In our case, the input can be a list of document texts; we return a list of predictions. Finally, we can use the class like this.

1
2
3
4
5
6
7
8
9
10
11
12
13
14
# modify this cell

MNB = SpamDetector()
MNB.fit(X[100:], y[100:])
pred = MNB.predict(X[:100])
true = y[:100]

# Compute the accuracy rate and print it (results are retained to 4 decimal places).
# Please define the variable name as accuracy.

accuracy = sum(pred) / sum(true)

print(accuracy)
assert accuracy == 0.9800
log_w_given_spam -5.275940294514414
log_w_given_ham -5.107477914537173
spam_score -1015.1113024344844
ham_score -1102.456441377472
spam_score plus prior_probability -1015.7889234611885
ham_score plus prior_probability -1103.165359580201
0.98

We’re reserving the first 100 for the testing set, “train” our Naive Bayes classifier, then compute the accuracy.
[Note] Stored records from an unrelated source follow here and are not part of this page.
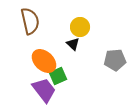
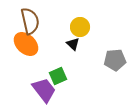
orange ellipse: moved 18 px left, 17 px up
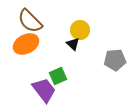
brown semicircle: rotated 148 degrees clockwise
yellow circle: moved 3 px down
orange ellipse: rotated 70 degrees counterclockwise
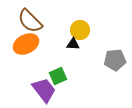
black triangle: rotated 40 degrees counterclockwise
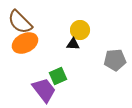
brown semicircle: moved 10 px left, 1 px down
orange ellipse: moved 1 px left, 1 px up
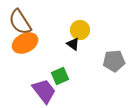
brown semicircle: rotated 12 degrees clockwise
black triangle: rotated 32 degrees clockwise
gray pentagon: moved 1 px left, 1 px down
green square: moved 2 px right
purple trapezoid: moved 1 px down
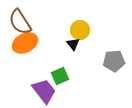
black triangle: rotated 16 degrees clockwise
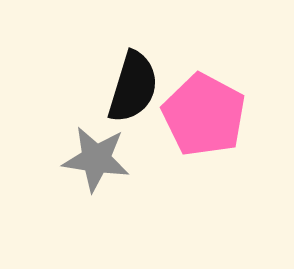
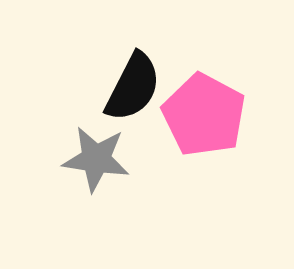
black semicircle: rotated 10 degrees clockwise
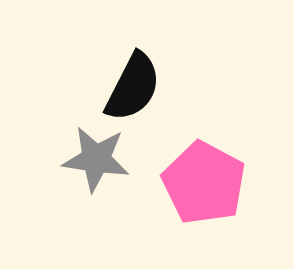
pink pentagon: moved 68 px down
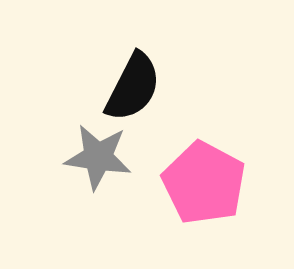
gray star: moved 2 px right, 2 px up
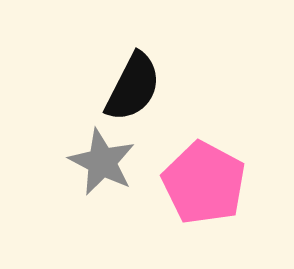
gray star: moved 4 px right, 5 px down; rotated 18 degrees clockwise
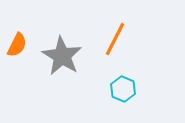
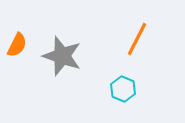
orange line: moved 22 px right
gray star: rotated 12 degrees counterclockwise
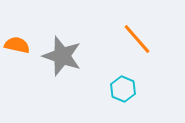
orange line: rotated 68 degrees counterclockwise
orange semicircle: rotated 105 degrees counterclockwise
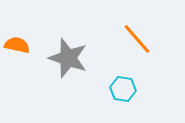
gray star: moved 6 px right, 2 px down
cyan hexagon: rotated 15 degrees counterclockwise
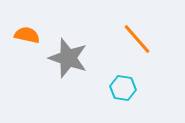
orange semicircle: moved 10 px right, 10 px up
cyan hexagon: moved 1 px up
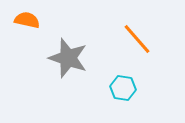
orange semicircle: moved 15 px up
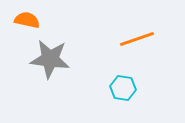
orange line: rotated 68 degrees counterclockwise
gray star: moved 18 px left, 1 px down; rotated 12 degrees counterclockwise
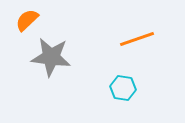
orange semicircle: rotated 55 degrees counterclockwise
gray star: moved 1 px right, 2 px up
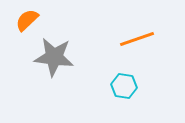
gray star: moved 3 px right
cyan hexagon: moved 1 px right, 2 px up
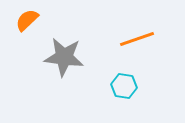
gray star: moved 10 px right
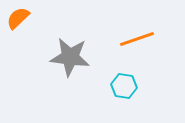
orange semicircle: moved 9 px left, 2 px up
gray star: moved 6 px right
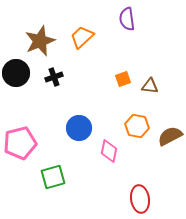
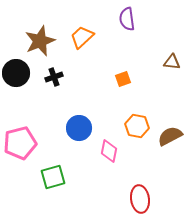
brown triangle: moved 22 px right, 24 px up
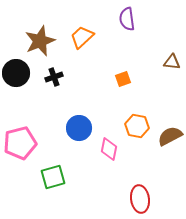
pink diamond: moved 2 px up
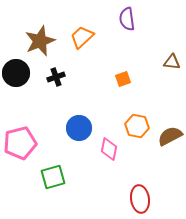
black cross: moved 2 px right
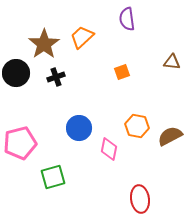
brown star: moved 4 px right, 3 px down; rotated 12 degrees counterclockwise
orange square: moved 1 px left, 7 px up
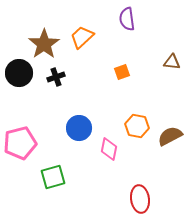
black circle: moved 3 px right
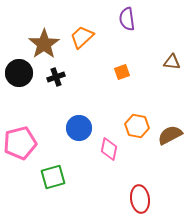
brown semicircle: moved 1 px up
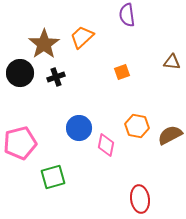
purple semicircle: moved 4 px up
black circle: moved 1 px right
pink diamond: moved 3 px left, 4 px up
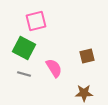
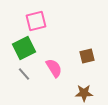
green square: rotated 35 degrees clockwise
gray line: rotated 32 degrees clockwise
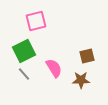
green square: moved 3 px down
brown star: moved 3 px left, 13 px up
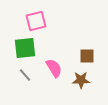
green square: moved 1 px right, 3 px up; rotated 20 degrees clockwise
brown square: rotated 14 degrees clockwise
gray line: moved 1 px right, 1 px down
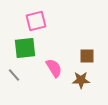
gray line: moved 11 px left
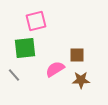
brown square: moved 10 px left, 1 px up
pink semicircle: moved 1 px right, 1 px down; rotated 90 degrees counterclockwise
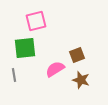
brown square: rotated 21 degrees counterclockwise
gray line: rotated 32 degrees clockwise
brown star: rotated 18 degrees clockwise
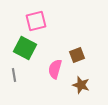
green square: rotated 35 degrees clockwise
pink semicircle: rotated 42 degrees counterclockwise
brown star: moved 5 px down
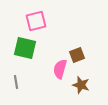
green square: rotated 15 degrees counterclockwise
pink semicircle: moved 5 px right
gray line: moved 2 px right, 7 px down
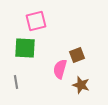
green square: rotated 10 degrees counterclockwise
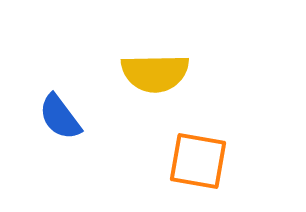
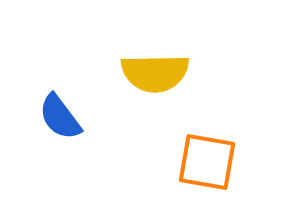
orange square: moved 9 px right, 1 px down
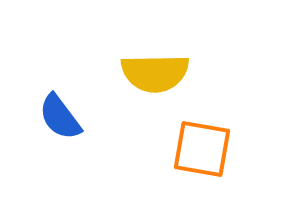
orange square: moved 5 px left, 13 px up
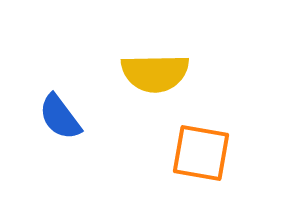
orange square: moved 1 px left, 4 px down
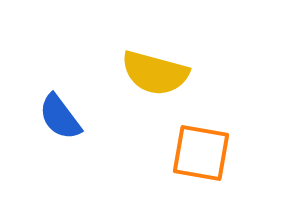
yellow semicircle: rotated 16 degrees clockwise
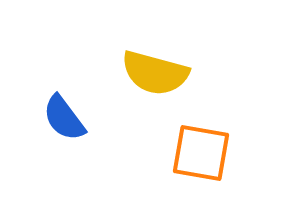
blue semicircle: moved 4 px right, 1 px down
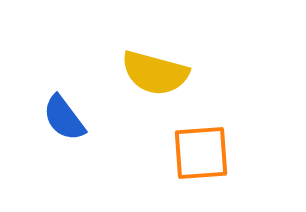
orange square: rotated 14 degrees counterclockwise
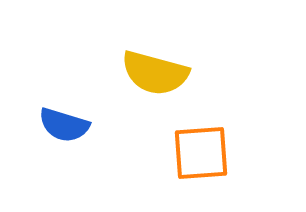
blue semicircle: moved 7 px down; rotated 36 degrees counterclockwise
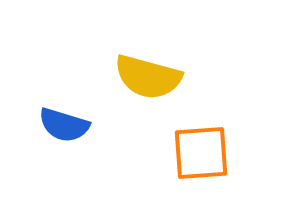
yellow semicircle: moved 7 px left, 4 px down
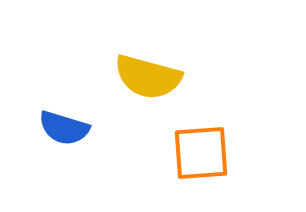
blue semicircle: moved 3 px down
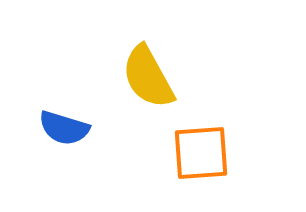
yellow semicircle: rotated 46 degrees clockwise
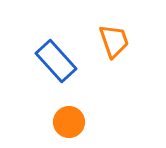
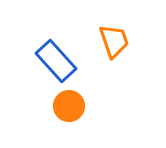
orange circle: moved 16 px up
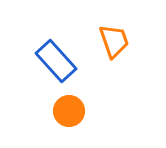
orange circle: moved 5 px down
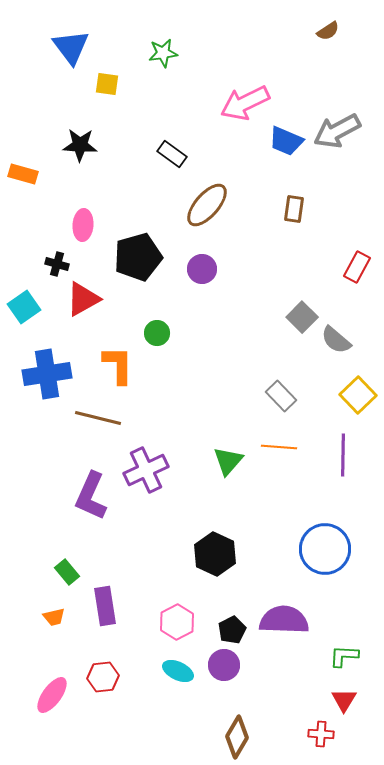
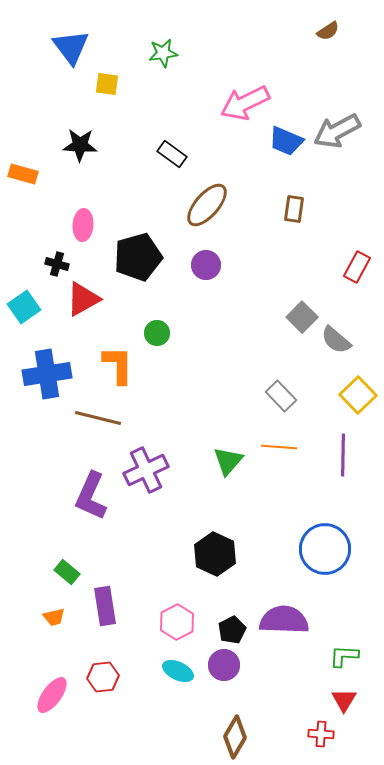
purple circle at (202, 269): moved 4 px right, 4 px up
green rectangle at (67, 572): rotated 10 degrees counterclockwise
brown diamond at (237, 737): moved 2 px left
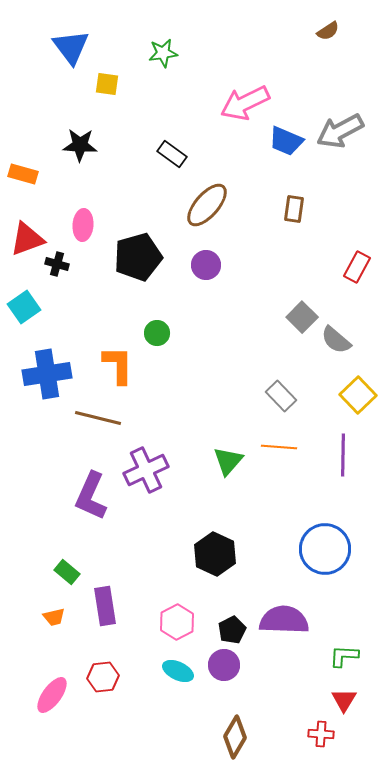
gray arrow at (337, 131): moved 3 px right
red triangle at (83, 299): moved 56 px left, 60 px up; rotated 9 degrees clockwise
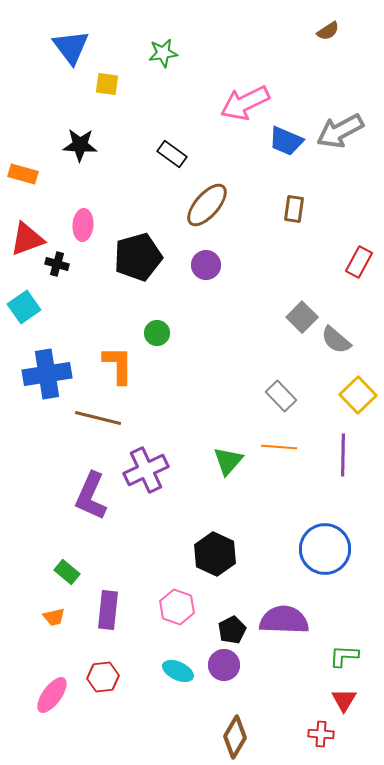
red rectangle at (357, 267): moved 2 px right, 5 px up
purple rectangle at (105, 606): moved 3 px right, 4 px down; rotated 15 degrees clockwise
pink hexagon at (177, 622): moved 15 px up; rotated 12 degrees counterclockwise
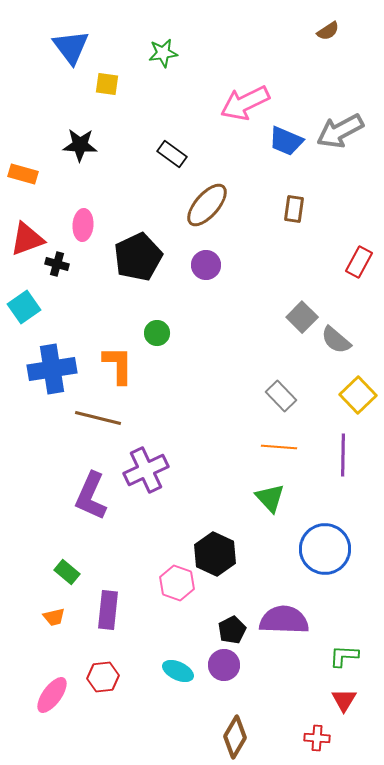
black pentagon at (138, 257): rotated 9 degrees counterclockwise
blue cross at (47, 374): moved 5 px right, 5 px up
green triangle at (228, 461): moved 42 px right, 37 px down; rotated 24 degrees counterclockwise
pink hexagon at (177, 607): moved 24 px up
red cross at (321, 734): moved 4 px left, 4 px down
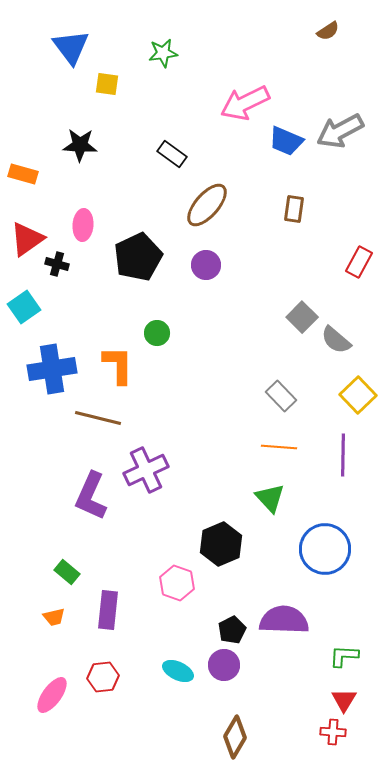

To recap, we reviewed Bayes Theorem and demonstrated how to use it with an example. Then we re-worked it using hypotheses and evidence instead of just events A and B to make it more specific to our task of spam detection. From there, we derived Naive Bayes by making the Naive Bayes Assumption that each word appears independently of all other words. Then we formulated a prediction equation/rule. Using the Enron dataset, we created a binary Naive Bayes classifier for detecting spam emails.